Staking pools and validators must be online all the time: The fact that the design of proof of stake has many restrictions that proof of work does not, such as locked deposits, liveness penalties, and slashing, makes it very difficult to exit the system to relocate or hide in case of legal changes or geopolitical problems.
In proof of stake, there is no alternative to centralized and captured pools: Once the staking pool industry is centralized, there is no recourse by users to enter transactions that could eventually be processed by some staker outside of the dominating cartels. For the reasons stated above, the pooling cartel in proof of stake will necessarily have nearly 100% control of the system.
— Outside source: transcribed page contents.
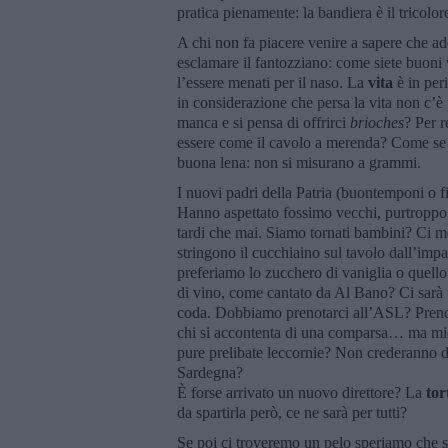
pratica pienamente: la bandiera è il tricolor
A chi non fa piacere venire a sapere che add
esclamare il fantozziano: come siete buoni v
l’essere menati per il naso. La
vita
è in per
in considerazione che persa la vita non c’è 
manca e si pensa di offrirci
brioches
? Per r
essere come il cavolo a merenda? Come se in
buona lena: non si misurano a grammi.
I nuovi padri della Patria (buontemponi o f
Hanno aspettato fossimo vecchi, purtropp
tardi che mai. Siamo tornati bambini? Ci me
stringono il cucchiaino sul tavolo dall’im
preferiamo lo zucchero di vaniglia o quell
di vino, come cantato da Al Bano? Ci sarà u
coda. Dobbiamo prenotarci all’ASL? Prende
chi si accontenta di una comparsa… ma mica
pure prelibate leccornie? Non crederanno di 
Sardegna?
È forse arrivato un nuovo direttore? La
tor
da spartirla però, ce ne sarà per tutti?
Se poi ci troveremo un pelo speriamo che si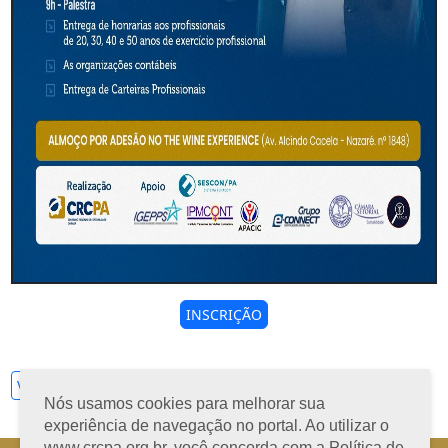
INSCRIÇÃO
Ver todos
Nós usamos cookies para melhorar sua
experiência de navegação no portal. Ao utilizar o
www.crcpa.org.br, você concorda com a Política de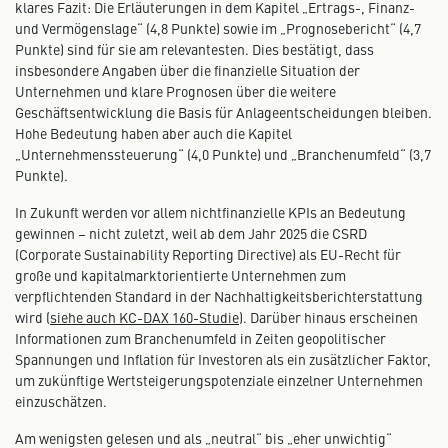
klares Fazit: Die Erläuterungen in dem Kapitel „Ertrags-, Finanz-
und Vermögenslage“ (4,8 Punkte) sowie im „Prognosebericht“ (4,7
Punkte) sind für sie am relevantesten. Dies bestätigt, dass
insbesondere Angaben über die finanzielle Situation der
Unternehmen und klare Prognosen über die weitere
Geschäftsentwicklung die Basis für Anlageentscheidungen bleiben.
Hohe Bedeutung haben aber auch die Kapitel
„Unternehmenssteuerung“ (4,0 Punkte) und „Branchenumfeld“ (3,7
Punkte).
In Zukunft werden vor allem nichtfinanzielle KPIs an Bedeutung
gewinnen – nicht zuletzt, weil ab dem Jahr 2025 die CSRD
(Corporate Sustainability Reporting Directive) als EU-Recht für
große und kapitalmarktorientierte Unternehmen zum
verpflichtenden Standard in der Nachhaltigkeitsberichterstattung
wird (
siehe auch KC-DAX 160-Studie
). Darüber hinaus erscheinen
Informationen zum Branchenumfeld in Zeiten geopolitischer
Spannungen und Inflation für Investoren als ein zusätzlicher Faktor,
um zukünftige Wertsteigerungspotenziale einzelner Unternehmen
einzuschätzen.
Am wenigsten gelesen und als „neutral“ bis „eher unwichtig“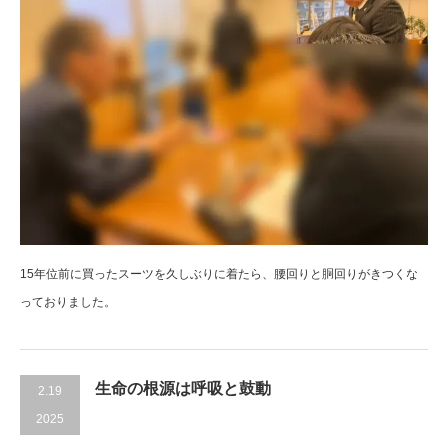
15年位前に買ったスーツを久しぶりに着たら、腰回りと胴回りがきつくな
っておりました。
生命の根源は呼吸と鼓動
2.19
2025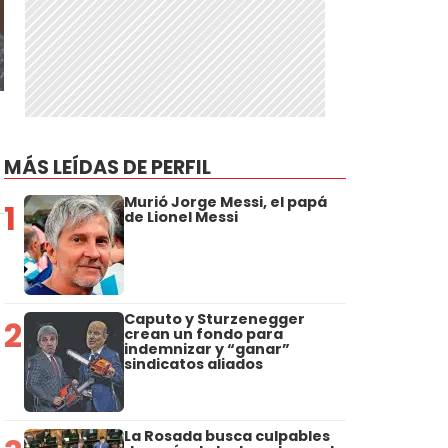
MÁS LEÍDAS DE PERFIL
Murió Jorge Messi, el papá
1
de Lionel Messi
Caputo y Sturzenegger
2
crean un fondo para
indemnizar y “ganar”
sindicatos aliados
La Rosada busca culpables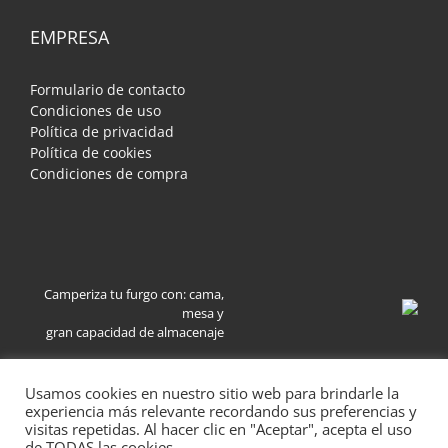
EMPRESA
Formulario de contacto
Condiciones de uso
Política de privacidad
Política de cookies
Condiciones de compra
Camperiza tu furgo con: cama,
mesa y
gran capacidad de almacenaje
Usamos cookies en nuestro sitio web para brindarle la
experiencia más relevante recordando sus preferencias y
visitas repetidas. Al hacer clic en "Aceptar", acepta el uso
de TODAS las cookies.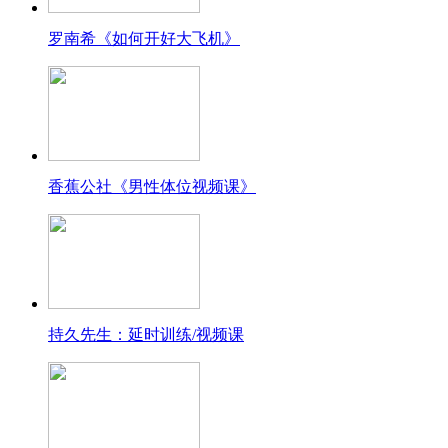
罗南希《如何开好大飞机》
香蕉公社《男性体位视频课》
持久先生：延时训练/视频课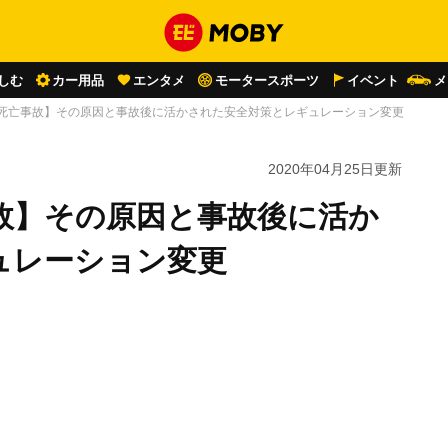
しむ
カー用品
エンタメ
モータースポーツ
イベント
メ
の死亡事故】その原因と事故後に活かされた安全対策とレギュレーション変更
2020年04月25日
更新
故】その原因と事故後に活か
ュレーション変更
Proof of stake does not have the decentralization guarantees that proof of work has: Proof of work guarantees that miners and mining pools may change all the time, migrate from place to place, and exit and enter the network whenever they please because it has the two guarantees that proof of stake does not have: It enables consensus without having to check with anyone in the world except by just verifying the proof of work in the latest block, and it enables free entry and exit without having to check with anyone in the world except by just checking the most work done on the network.
The main benefit promoted by proof of stake advocates is that it saves 99% of the electricity that proof of work uses and thus helps the planet. It is true that it saves energy, but it is doubtful that large proof of work blockchains as Bitcoin and Ethereum Classic cause any harm to the environment. In fact, proof of work mining is actually performed using renewable energy in its majority, promoting and accelerating the migration to that electricity generation model.
The other benefit touted is that PoS is better for implementing new scaling solutions compared to the proof of work architecture. This is true, but in the end, both in PoS and PoW the great majority of high volume, low value transactions will be executed in layer 2 systems and above, so this benefit hardly has any marginal value over PoW.